Personal information
- Full name: Ángel Francisco Férez Crespo
- Date of birth: 20 January 1966 (age 59)
- Place of birth: Seville, Spain
- Height: 1.76 m (5 ft 9+1⁄2 in)
- Position(s): Goalkeeper

Team information
- Current team: Almería B (goalkeeping coach)

Youth career
- Real Madrid

Senior career*
- Years: Team / Apps / (Gls)
- 1984–1985: Real Madrid Aficionados / 37 / (0)
- 1985–1987: Castilla / 10 / (0)
- 1987–1992: Rayo Vallecano / 111 / (0)
- 1992–1994: Mérida / 45 / (0)
- 1994–1999: Cádiz / 149 / (0)
- Total:  / 352 / (0)

Managerial career
- Cádiz B

= Ángel Férez =

Spanish footballer

Ángel Francisco Férez Crespo (born 20 January 1966) is a Spanish retired footballer who played as a goalkeeper. He is the current goalkeeping coach of UD Almería B.

==Playing career==
Born in Seville, Andalusia, Férez finished his formation with Real Madrid, being promoted to the reserves in the 1985 summer. He made his debut as a professional on 2 November 1986, starting in a 0–3 away loss against Recreativo de Huelva in the Segunda División.

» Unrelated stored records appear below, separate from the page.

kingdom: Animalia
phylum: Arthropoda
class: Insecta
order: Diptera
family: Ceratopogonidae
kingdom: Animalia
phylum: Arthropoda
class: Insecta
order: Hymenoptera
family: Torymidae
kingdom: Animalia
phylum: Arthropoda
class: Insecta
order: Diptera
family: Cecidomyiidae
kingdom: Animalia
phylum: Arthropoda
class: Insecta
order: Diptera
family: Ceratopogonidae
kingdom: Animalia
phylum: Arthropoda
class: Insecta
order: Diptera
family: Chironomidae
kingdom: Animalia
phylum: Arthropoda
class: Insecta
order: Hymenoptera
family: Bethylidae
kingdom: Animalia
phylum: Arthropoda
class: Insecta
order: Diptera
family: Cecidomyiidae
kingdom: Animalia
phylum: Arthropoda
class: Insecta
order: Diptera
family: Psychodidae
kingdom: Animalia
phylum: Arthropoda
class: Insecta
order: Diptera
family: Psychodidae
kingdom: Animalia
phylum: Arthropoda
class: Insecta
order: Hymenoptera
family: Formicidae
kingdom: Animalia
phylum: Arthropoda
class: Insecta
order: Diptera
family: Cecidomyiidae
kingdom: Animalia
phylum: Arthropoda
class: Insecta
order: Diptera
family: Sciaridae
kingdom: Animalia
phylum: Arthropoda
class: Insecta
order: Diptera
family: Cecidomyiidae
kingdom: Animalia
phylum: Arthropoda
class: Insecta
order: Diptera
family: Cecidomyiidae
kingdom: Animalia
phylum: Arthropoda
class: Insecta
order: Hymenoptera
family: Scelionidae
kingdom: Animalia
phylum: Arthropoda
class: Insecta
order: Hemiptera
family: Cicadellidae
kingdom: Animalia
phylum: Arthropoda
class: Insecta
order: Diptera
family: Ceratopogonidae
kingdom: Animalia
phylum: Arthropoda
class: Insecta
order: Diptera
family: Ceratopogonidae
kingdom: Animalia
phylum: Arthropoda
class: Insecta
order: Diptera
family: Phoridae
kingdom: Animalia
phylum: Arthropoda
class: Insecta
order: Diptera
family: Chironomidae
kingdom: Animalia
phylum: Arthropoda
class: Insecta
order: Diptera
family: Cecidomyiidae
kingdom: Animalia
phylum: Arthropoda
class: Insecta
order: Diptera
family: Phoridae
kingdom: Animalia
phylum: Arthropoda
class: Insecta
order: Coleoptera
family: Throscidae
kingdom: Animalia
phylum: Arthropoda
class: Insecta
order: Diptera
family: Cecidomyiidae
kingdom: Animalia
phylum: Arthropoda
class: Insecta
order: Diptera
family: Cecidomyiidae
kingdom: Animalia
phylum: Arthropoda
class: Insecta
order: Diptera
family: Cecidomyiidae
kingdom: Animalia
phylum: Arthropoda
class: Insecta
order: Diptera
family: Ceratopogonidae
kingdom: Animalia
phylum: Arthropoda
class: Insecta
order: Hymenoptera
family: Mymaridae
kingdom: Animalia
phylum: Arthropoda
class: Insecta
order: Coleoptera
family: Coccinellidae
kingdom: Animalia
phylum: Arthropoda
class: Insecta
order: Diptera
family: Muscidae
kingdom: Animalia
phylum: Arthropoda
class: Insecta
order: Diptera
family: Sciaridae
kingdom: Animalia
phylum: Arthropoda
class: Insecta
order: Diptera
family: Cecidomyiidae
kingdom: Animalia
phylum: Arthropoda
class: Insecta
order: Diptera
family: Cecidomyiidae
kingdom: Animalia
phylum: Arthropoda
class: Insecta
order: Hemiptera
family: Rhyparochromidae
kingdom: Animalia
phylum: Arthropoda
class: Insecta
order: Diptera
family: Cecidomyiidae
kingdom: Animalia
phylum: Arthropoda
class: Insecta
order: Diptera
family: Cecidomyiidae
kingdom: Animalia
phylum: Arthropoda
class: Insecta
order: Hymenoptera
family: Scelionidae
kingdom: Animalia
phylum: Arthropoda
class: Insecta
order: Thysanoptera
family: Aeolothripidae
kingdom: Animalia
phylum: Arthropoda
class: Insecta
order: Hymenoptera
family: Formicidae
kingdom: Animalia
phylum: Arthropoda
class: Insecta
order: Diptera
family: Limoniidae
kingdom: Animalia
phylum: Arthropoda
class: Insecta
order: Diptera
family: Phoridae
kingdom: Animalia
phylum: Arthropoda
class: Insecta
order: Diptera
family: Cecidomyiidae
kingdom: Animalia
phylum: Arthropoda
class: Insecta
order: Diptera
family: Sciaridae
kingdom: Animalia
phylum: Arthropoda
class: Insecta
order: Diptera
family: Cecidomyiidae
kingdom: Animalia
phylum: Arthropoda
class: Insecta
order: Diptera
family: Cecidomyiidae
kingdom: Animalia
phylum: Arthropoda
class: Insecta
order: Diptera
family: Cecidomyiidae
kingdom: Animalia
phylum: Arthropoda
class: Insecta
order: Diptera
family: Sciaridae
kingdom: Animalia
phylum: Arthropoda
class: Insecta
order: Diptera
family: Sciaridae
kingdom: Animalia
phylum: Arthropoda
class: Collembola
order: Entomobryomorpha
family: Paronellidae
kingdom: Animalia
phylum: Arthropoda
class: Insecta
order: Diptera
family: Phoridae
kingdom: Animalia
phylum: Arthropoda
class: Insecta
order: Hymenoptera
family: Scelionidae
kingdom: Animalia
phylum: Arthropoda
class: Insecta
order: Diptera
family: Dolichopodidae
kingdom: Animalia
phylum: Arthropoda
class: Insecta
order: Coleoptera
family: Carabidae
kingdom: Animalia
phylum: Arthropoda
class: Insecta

Subsequently, Férez moved to neighbouring Rayo Vallecano, also of the second level, earning promotion in his second season but being relegated in his third. With his following club, CP Mérida, he appeared initially as a first choice but was subsequently overtook by Francisco Leal.

In the 1994 summer Férez joined Cádiz CF of the Segunda División B, retiring in 1999 at the age of 33.

==Post-playing career==
Shortly after retiring, Férez started working as a goalkeeping coach with his last team. In 2005, he was included in Luis Aragonés' staff at the Spanish national team, and also worked with the manager during his spell at Fenerbahçe SK.

On 5 July 2009 Férez returned to his native country, joining UD Almería.